== Problem statement ==
Starting with the line containing "(British Aerospace, AEA" and going on through the line containing "the development of", return the lines of the data below exactly, and only those.

Source material Block Start

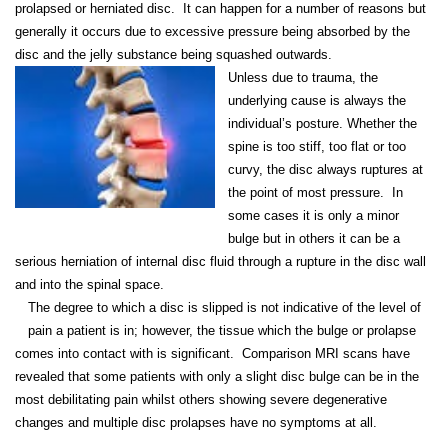
prolapsed or herniated disc. It can happen for a number of reasons but
generally it occurs due to excessive pressure being absorbed by the
disc and the jelly substance being squashed outwards.
Unless due to trauma, the
underlying cause is always the
individual’s posture. Whether the
spine is too stiff, too flat or too
curvy, the disc always ruptures at
the point of most pressure. In
some cases it is only a minor
bulge but in others it can be a
serious herniation of internal disc fluid through a rupture in the disc wall
and into the spinal space.
The degree to which a disc is slipped is not indicative of the level of
pain a patient is in; however, the tissue which the bulge or prolapse
comes into contact with is significant. Comparison MRI scans have
revealed that some patients with only a slight disc bulge can be in the
most debilitating pain whilst others showing severe degenerative
changes and multiple disc prolapses have no symptoms at all.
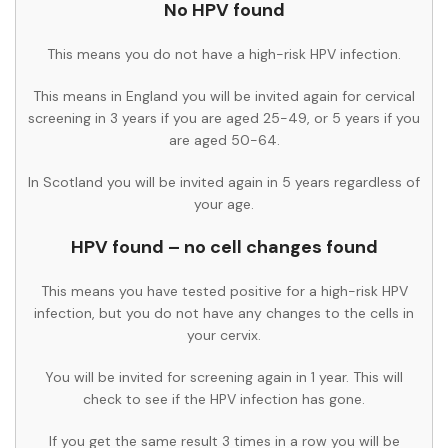
No HPV found
This means you do not have a high-risk HPV infection.
This means in England you will be invited again for cervical
screening in 3 years if you are aged 25-49, or 5 years if you
are aged 50-64.
In Scotland you will be invited again in 5 years regardless of
your age.
HPV found – no cell changes found
This means you have tested positive for a high-risk HPV
infection, but you do not have any changes to the cells in
your cervix.
You will be invited for screening again in 1 year. This will
check to see if the HPV infection has gone.
If you get the same result 3 times in a row you will be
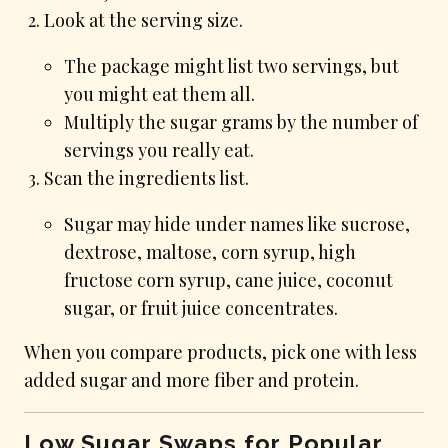
Look at the serving size.
The package might list two servings, but
you might eat them all.
Multiply the sugar grams by the number of
servings you really eat.
Scan the ingredients list.
Sugar may hide under names like sucrose,
dextrose, maltose, corn syrup, high
fructose corn syrup, cane juice, coconut
sugar, or fruit juice concentrates.
When you compare products, pick one with less
added sugar and more fiber and protein.
Low Sugar Swaps for Popular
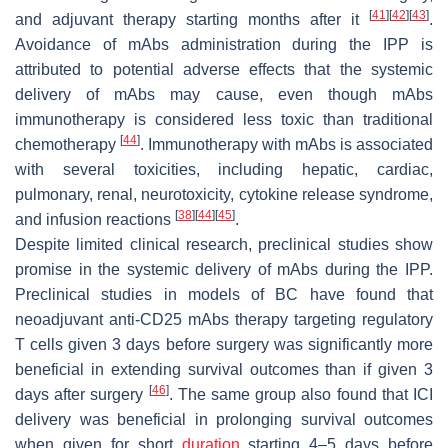
[
41
]
[
42
]
[
43
]
and adjuvant therapy starting months after it
.
Avoidance of mAbs administration during the IPP is
attributed to potential adverse effects that the systemic
delivery of mAbs may cause, even though mAbs
immunotherapy is considered less toxic than traditional
[
44
]
chemotherapy
. Immunotherapy with mAbs is associated
with several toxicities, including hepatic, cardiac,
pulmonary, renal, neurotoxicity, cytokine release syndrome,
[
38
]
[
44
]
[
45
]
and infusion reactions
.
Despite limited clinical research, preclinical studies show
promise in the systemic delivery of mAbs during the IPP.
Preclinical studies in models of BC have found that
neoadjuvant anti-CD25 mAbs therapy targeting regulatory
T cells given 3 days before surgery was significantly more
beneficial in extending survival outcomes than if given 3
[
46
]
days after surgery
. The same group also found that ICI
delivery was beneficial in prolonging survival outcomes
when given for short
duration
starting 4–5 days before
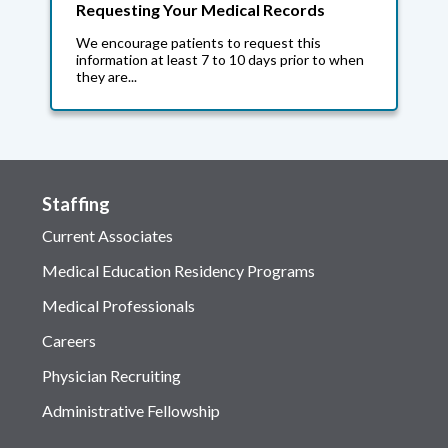
Requesting Your Medical Records
We encourage patients to request this
information at least 7 to 10 days prior to when
they are...
Staffing
Current Associates
Medical Education Residency Programs
Medical Professionals
Careers
Physician Recruiting
Administrative Fellowship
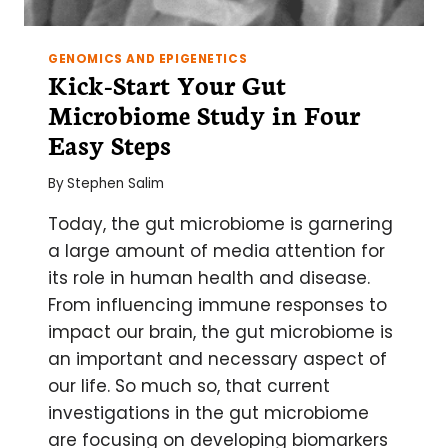
GENOMICS AND EPIGENETICS
Kick-Start Your Gut
Microbiome Study in Four
Easy Steps
By
Stephen Salim
Today, the gut microbiome is garnering
a large amount of media attention for
its role in human health and disease.
From influencing immune responses to
impact our brain, the gut microbiome is
an important and necessary aspect of
our life. So much so, that current
investigations in the gut microbiome
are focusing on developing biomarkers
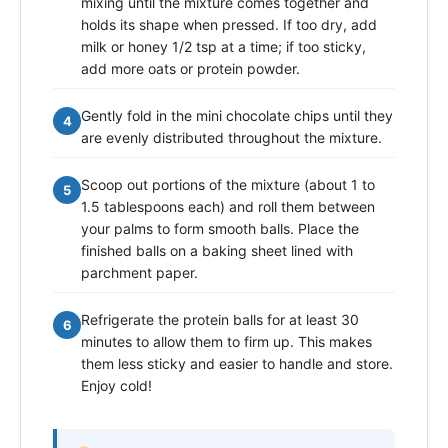
mixing until the mixture comes together and
holds its shape when pressed. If too dry, add
milk or honey 1/2 tsp at a time; if too sticky,
add more oats or protein powder.
Gently fold in the mini chocolate chips until they
4
are evenly distributed throughout the mixture.
Scoop out portions of the mixture (about 1 to
5
1.5 tablespoons each) and roll them between
your palms to form smooth balls. Place the
finished balls on a baking sheet lined with
parchment paper.
Refrigerate the protein balls for at least 30
6
minutes to allow them to firm up. This makes
them less sticky and easier to handle and store.
Enjoy cold!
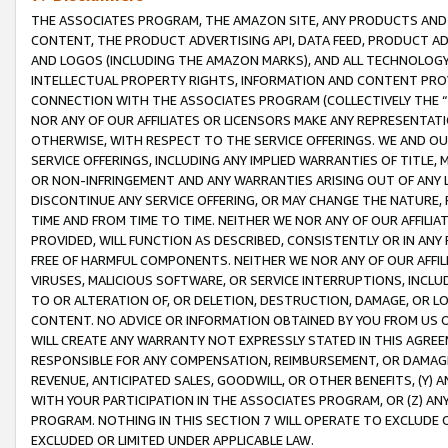
THE ASSOCIATES PROGRAM, THE AMAZON SITE, ANY PRODUCTS AND SE
CONTENT, THE PRODUCT ADVERTISING API, DATA FEED, PRODUCT A
AND LOGOS (INCLUDING THE AMAZON MARKS), AND ALL TECHNOLOGY,
INTELLECTUAL PROPERTY RIGHTS, INFORMATION AND CONTENT PROVI
CONNECTION WITH THE ASSOCIATES PROGRAM (COLLECTIVELY THE “
NOR ANY OF OUR AFFILIATES OR LICENSORS MAKE ANY REPRESENTAT
OTHERWISE, WITH RESPECT TO THE SERVICE OFFERINGS. WE AND OU
SERVICE OFFERINGS, INCLUDING ANY IMPLIED WARRANTIES OF TITLE,
OR NON-INFRINGEMENT AND ANY WARRANTIES ARISING OUT OF ANY 
DISCONTINUE ANY SERVICE OFFERING, OR MAY CHANGE THE NATURE, 
TIME AND FROM TIME TO TIME. NEITHER WE NOR ANY OF OUR AFFILI
PROVIDED, WILL FUNCTION AS DESCRIBED, CONSISTENTLY OR IN ANY
FREE OF HARMFUL COMPONENTS. NEITHER WE NOR ANY OF OUR AFFILIA
VIRUSES, MALICIOUS SOFTWARE, OR SERVICE INTERRUPTIONS, INCL
TO OR ALTERATION OF, OR DELETION, DESTRUCTION, DAMAGE, OR LO
CONTENT. NO ADVICE OR INFORMATION OBTAINED BY YOU FROM US 
WILL CREATE ANY WARRANTY NOT EXPRESSLY STATED IN THIS AGREEM
RESPONSIBLE FOR ANY COMPENSATION, REIMBURSEMENT, OR DAMAGES
REVENUE, ANTICIPATED SALES, GOODWILL, OR OTHER BENEFITS, (Y
WITH YOUR PARTICIPATION IN THE ASSOCIATES PROGRAM, OR (Z) AN
PROGRAM. NOTHING IN THIS SECTION 7 WILL OPERATE TO EXCLUDE O
EXCLUDED OR LIMITED UNDER APPLICABLE LAW.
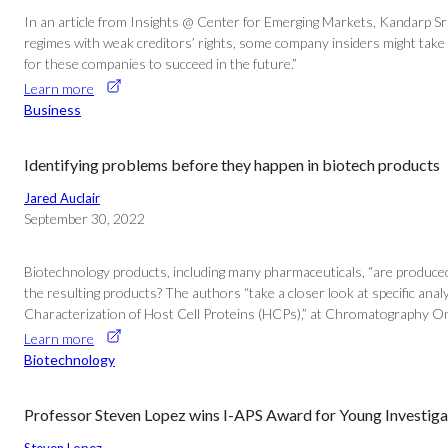
In an article from Insights @ Center for Emerging Markets, Kandarp Sr
regimes with weak creditors’ rights, some company insiders might take 
for these companies to succeed in the future.”
Learn more
Business
Identifying problems before they happen in biotech products
Jared Auclair
September 30, 2022
Biotechnology products, including many pharmaceuticals, “are produced in
the resulting products? The authors “take a closer look at specific analyt
Characterization of Host Cell Proteins (HCPs),” at Chromatography On
Learn more
Biotechnology
Professor Steven Lopez wins I-APS Award for Young Investiga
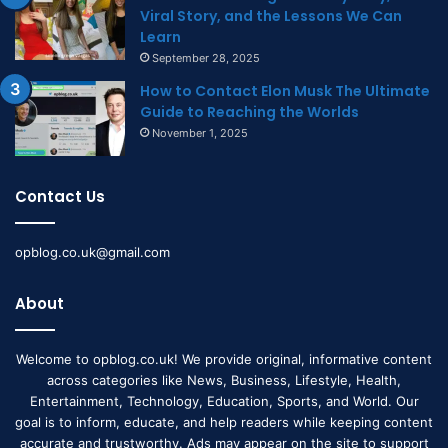
Viral Story, and the Lessons We Can
Learn
September 28, 2025
How to Contact Elon Musk The Ultimate
Guide to Reaching the Worlds
November 1, 2025
Contact Us
opblog.co.uk@gmail.com
About
Welcome to opblog.co.uk! We provide original, informative content
across categories like News, Business, Lifestyle, Health,
Entertainment, Technology, Education, Sports, and World. Our
goal is to inform, educate, and help readers while keeping content
accurate and trustworthy. Ads may appear on the site to support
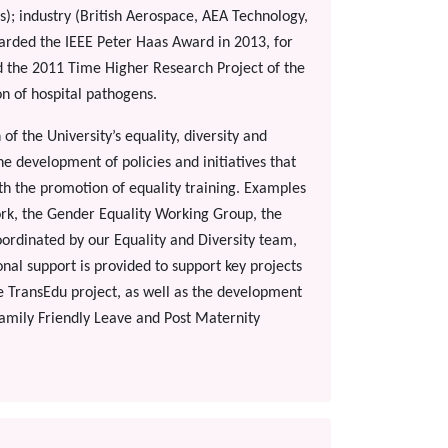
); industry (British Aerospace, AEA Technology,
warded the IEEE Peter Haas Award in 2013, for
d the 2011 Time Higher Research Project of the
on of hospital pathogens.
of the University’s equality, diversity and
the development of policies and initiatives that
ith the promotion of equality training. Examples
ork, the Gender Equality Working Group, the
coordinated by our Equality and Diversity team,
nal support is provided to support key projects
he TransEdu project, as well as the development
 Family Friendly Leave and Post Maternity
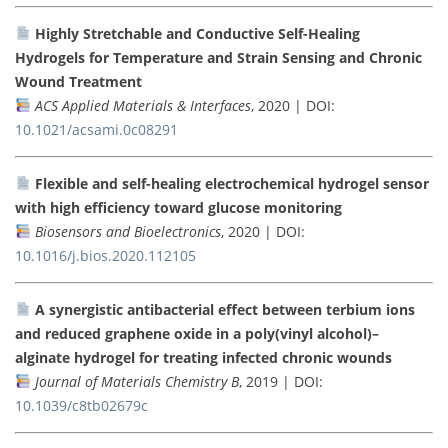
Highly Stretchable and Conductive Self-Healing
Hydrogels for Temperature and Strain Sensing and Chronic
Wound Treatment
ACS Applied Materials & Interfaces
, 2020 | DOI:
10.1021/acsami.0c08291
Flexible and self-healing electrochemical hydrogel sensor
with high efficiency toward glucose monitoring
Biosensors and Bioelectronics
, 2020 | DOI:
10.1016/j.bios.2020.112105
A synergistic antibacterial effect between terbium ions
and reduced graphene oxide in a poly(vinyl alcohol)–
alginate hydrogel for treating infected chronic wounds
Journal of Materials Chemistry B
, 2019 | DOI:
10.1039/c8tb02679c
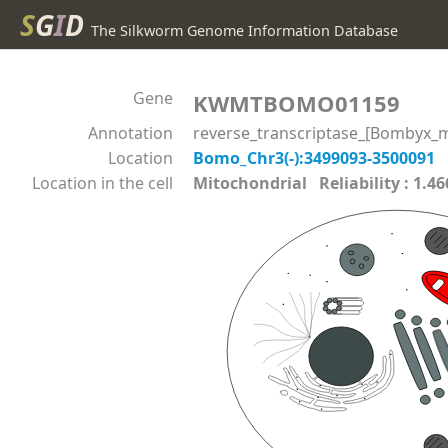
S
G
I
D
The Silkworm Genome Information Database
Gene
KWMTBOMO01159
Annotation
reverse_transcriptase_[Bombyx_m
Location
Bomo_Chr3(-):3499093-3500091
Location in the cell
Mitochondrial Reliability : 1.46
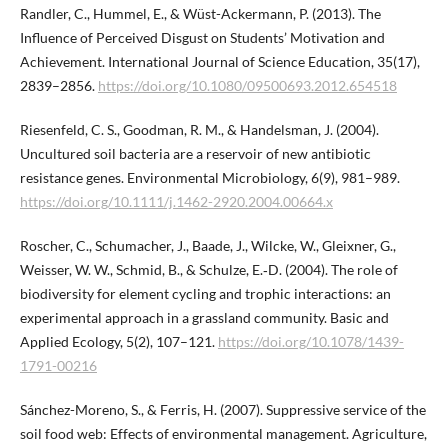
Randler, C., Hummel, E., & Wüst-Ackermann, P. (2013). The
Influence of Perceived Disgust on Students’ Motivation and
Achievement. International Journal of Science Education, 35(17),
2839–2856.
https://doi.org/10.1080/09500693.2012.654518
Riesenfeld, C. S., Goodman, R. M., & Handelsman, J. (2004).
Uncultured soil bacteria are a reservoir of new antibiotic
resistance genes. Environmental Microbiology, 6(9), 981–989.
https://doi.org/10.1111/j.1462-2920.2004.00664.x
Roscher, C., Schumacher, J., Baade, J., Wilcke, W., Gleixner, G.,
Weisser, W. W., Schmid, B., & Schulze, E.‑D. (2004). The role of
biodiversity for element cycling and trophic interactions: an
experimental approach in a grassland community. Basic and
Applied Ecology, 5(2), 107–121.
https://doi.org/10.1078/1439-
1791-00216
Sánchez-Moreno, S., & Ferris, H. (2007). Suppressive service of the
soil food web: Effects of environmental management. Agriculture,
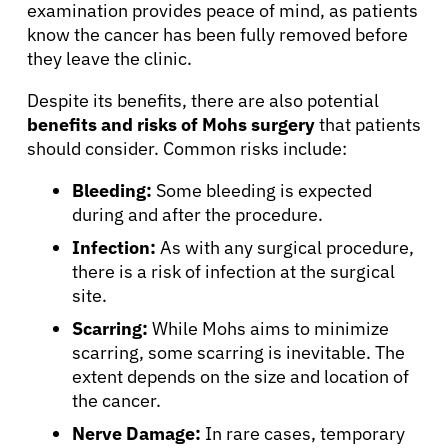
examination provides peace of mind, as patients
know the cancer has been fully removed before
they leave the clinic.
About Cancer
Despite its benefits, there are also potential
benefits and risks of Mohs surgery
that patients
Patients
should consider. Common risks include:
Bleeding:
Some bleeding is expected
Physicians
during and after the procedure.
Infection:
As with any surgical procedure,
Solutions
there is a risk of infection at the surgical
site.
Resources
Scarring:
While Mohs aims to minimize
scarring, some scarring is inevitable. The
extent depends on the size and location of
Refer a Patient
the cancer.
Nerve Damage:
In rare cases, temporary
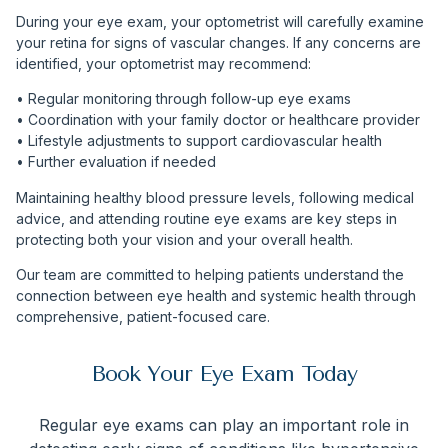
During your eye exam, your optometrist will carefully examine
your retina for signs of vascular changes. If any concerns are
identified, your optometrist may recommend:
• Regular monitoring through follow-up eye exams
• Coordination with your family doctor or healthcare provider
• Lifestyle adjustments to support cardiovascular health
• Further evaluation if needed
Maintaining healthy blood pressure levels, following medical
advice, and attending routine eye exams are key steps in
protecting both your vision and your overall health.
Our team are committed to helping patients understand the
connection between eye health and systemic health through
comprehensive, patient-focused care.
Book Your Eye Exam Today
Regular eye exams can play an important role in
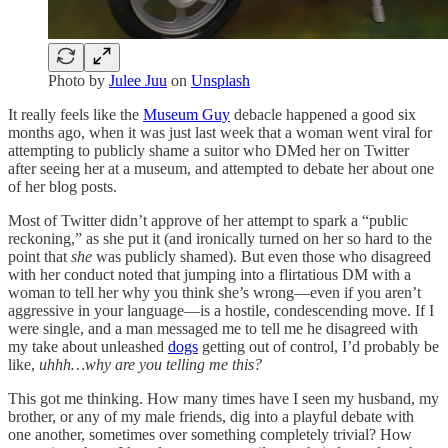
Photo by
Julee Juu
on
Unsplash
It really feels like the
Museum Guy
debacle happened a good six
months ago, when it was just last week that a woman went viral for
attempting to publicly shame a suitor who DMed her on Twitter
after seeing her at a museum, and attempted to debate her about one
of her blog posts.
Most of Twitter didn’t approve of her attempt to spark a “public
reckoning,” as she put it (and ironically turned on her so hard to the
point that
she
was publicly shamed). But even those who disagreed
with her conduct noted that jumping into a flirtatious DM with a
woman to tell her why you think she’s wrong—even if you aren’t
aggressive in your language—is a hostile, condescending move. If I
were single, and a man messaged me to tell me he disagreed with
my take about unleashed
dogs
getting out of control, I’d probably be
like,
uhhh…why are you telling me this?
This got me thinking. How many times have I seen my husband, my
brother, or any of my male friends, dig into a playful debate with
one another, sometimes over something completely trivial? How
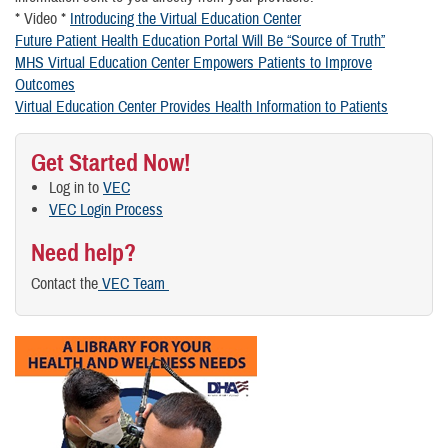
* Video *
Introducing the Virtual Education Center
Future Patient Health Education Portal Will Be “Source of Truth”
MHS Virtual Education Center Empowers Patients to Improve
Outcomes
Virtual Education Center Provides Health Information to Patients
Get Started Now!
Log in to
VEC
VEC Login Process
Need help?
Contact the
VEC Team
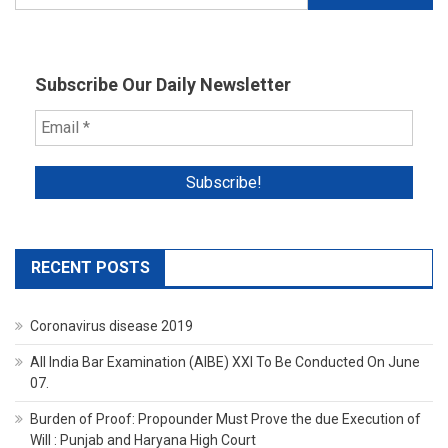
for:
Subscribe Our Daily Newsletter
RECENT POSTS
Coronavirus disease 2019
All India Bar Examination (AIBE) XXI To Be Conducted On June
07.
Burden of Proof: Propounder Must Prove the due Execution of
Will : Punjab and Haryana High Court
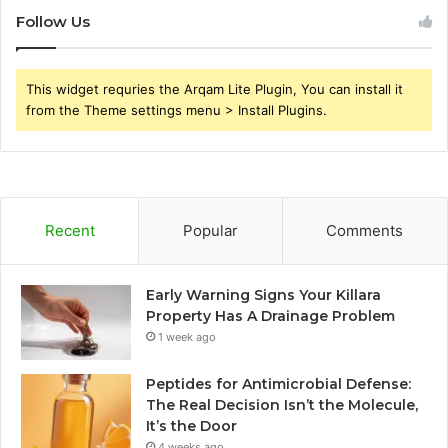
Follow Us
This widget requries the Arqam Lite Plugin, You can install it
from the Theme settings menu > Install Plugins.
Recent
Popular
Comments
Early Warning Signs Your Killara
Property Has A Drainage Problem
1 week ago
Peptides for Antimicrobial Defense:
The Real Decision Isn’t the Molecule,
It’s the Door
4 weeks ago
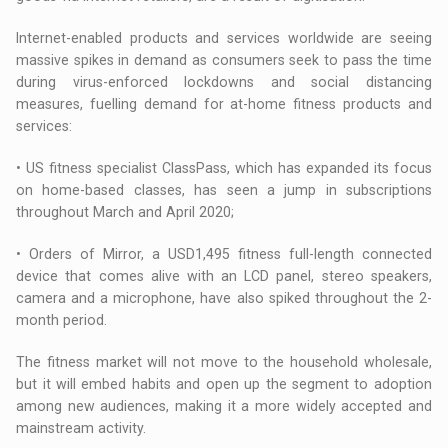
Internet-enabled products and services worldwide are seeing
massive spikes in demand as consumers seek to pass the time
during virus-enforced lockdowns and social distancing
measures, fuelling demand for at-home fitness products and
services:
• US fitness specialist ClassPass, which has expanded its focus
on home-based classes, has seen a jump in subscriptions
throughout March and April 2020;
• Orders of Mirror, a USD1,495 fitness full-length connected
device that comes alive with an LCD panel, stereo speakers,
camera and a microphone, have also spiked throughout the 2-
month period.
The fitness market will not move to the household wholesale,
but it will embed habits and open up the segment to adoption
among new audiences, making it a more widely accepted and
mainstream activity.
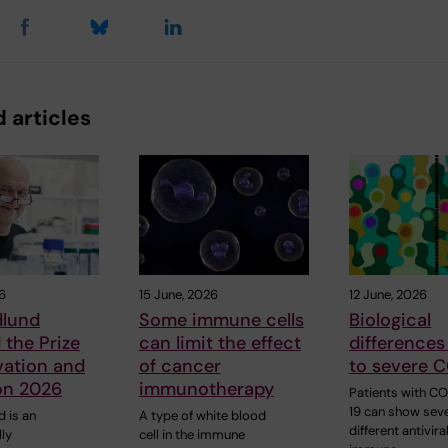
 articles
6
15 June, 2026
12 June, 2026
dlund
Some immune cells
Biological
the Prize
can limit the effect
differences
vation and
of cancer
to severe 
ion 2026
immunotherapy
Patients with C
19 can show seve
 is an
A type of white blood
different antivira
lly
cell in the immune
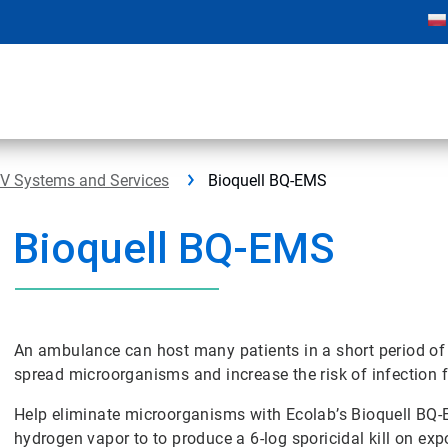
PV Systems and Services
Bioquell BQ-EMS
Bioquell BQ-EMS
An ambulance can host many patients in a short period of t
spread microorganisms and increase the risk of infection f
Help eliminate microorganisms with Ecolab’s Bioquell BQ
hydrogen vapor to to produce a 6-log sporicidal kill on ex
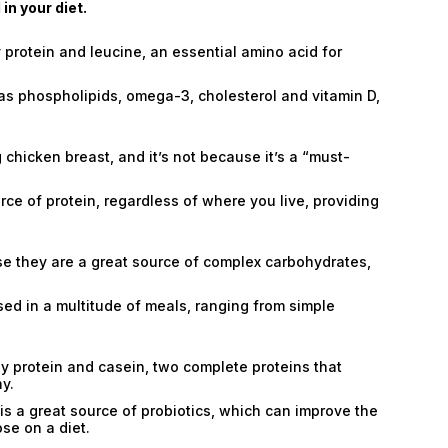
n your diet.
 protein and leucine, an essential amino acid for
 as phospholipids, omega-3, cholesterol and vitamin D,
chicken breast, and it’s not because it’s a “must-
rce of protein, regardless of where you live, providing
se they are a great source of complex carbohydrates,
 used in a multitude of meals, ranging from simple
hey protein and casein, two complete proteins that
hy.
is a great source of probiotics, which can improve the
se on a diet.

Source material Block End

== Task answer ==
); industry (British Aerospace, AEA Technology,
warded the IEEE Peter Haas Award in 2013, for
d the 2011 Time Higher Research Project of the
on of hospital pathogens.
of the University’s equality, diversity and
the development of policies and initiatives that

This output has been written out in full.